Querying with the .Q Proxy¶
When constructing a QueryOntologyCatalog,
the class fields are queryable across any model inheriting from this mixin, according to the following table:
| Field Access Path | Queryable Type | Supported Operators |
|---|---|---|
<Model>.Q.variance |
Numeric |
.eq(), .neq(), .lt(), .gt(), .leq(), .geq(), .in_(), .between() |
<Model>.Q.variance_type |
Numeric |
.eq(), .neq(), .lt(), .gt(), .leq(), .geq(), .in_(), .between() |
Universal Compatibility
The <Model> placeholder represents any Mosaico ontology class (e.g., IMU, GPS, Floating64)
or any custom user-defined Serializable class that inherits
from HeaderMixin.
Example
from mosaicolabs import MosaicoClient, IMU, QueryOntologyCatalog
with MosaicoClient.connect("localhost", 6726) as client:
# Filter IMU data by a specific acquisition second
qresponse = client.query(
QueryOntologyCatalog(IMU.Q.variance.lt(0.76))
)
# Inspect the response
if qresponse is not None:
# Results are automatically grouped by Sequence for easier data management
for item in qresponse:
print(f"Sequence: {item.sequence.name}")
print(f"Topics: {[topic.name for topic in item.topics]}")

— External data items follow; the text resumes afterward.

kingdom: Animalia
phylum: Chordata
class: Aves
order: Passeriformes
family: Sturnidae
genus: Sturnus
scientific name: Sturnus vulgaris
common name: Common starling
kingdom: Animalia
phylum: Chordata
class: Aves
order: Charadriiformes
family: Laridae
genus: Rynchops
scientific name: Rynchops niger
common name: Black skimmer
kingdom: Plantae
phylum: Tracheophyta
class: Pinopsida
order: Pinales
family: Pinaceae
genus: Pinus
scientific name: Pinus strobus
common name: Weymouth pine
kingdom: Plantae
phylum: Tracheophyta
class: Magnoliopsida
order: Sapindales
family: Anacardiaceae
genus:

# Filter IMU data by a specific acquisition second
# `FROM_CALIBRATED_PROCEDURE` is some enum value defined by the user
qresponse = client.query(
QueryOntologyCatalog(IMU.Q.variance_type.eq(FROM_CALIBRATED_PROCEDURE))
)
# Inspect the response
if qresponse is not None:
# Results are automatically grouped by Sequence for easier data management
for item in qresponse:
print(f"Sequence: {item.sequence.name}")
print(f"Topics: {[topic.name for topic in item.topics]}")
variance
class-attribute
instance-attribute
¶
Optional 64-bit float representing the variance of the data.
This field is injected into the model via composition, ensuring that sensor data is paired with the optional variance attribute.
Querying with the .Q Proxy¶
Check the documentation of the VarianceMixin to construct a valid expression for the
QueryOntologyCatalog builder involving the variance component.
variance_type
class-attribute
instance-attribute
¶
Optional 16-bit integer representing the variance parameterization.
This field is injected into the model via composition, ensuring that sensor data is paired with the optional covariance type attribute.
Querying with the .Q Proxy¶
Check the documentation of the VarianceMixin to construct a valid expression for the
QueryOntologyCatalog builder involving the variance_type component.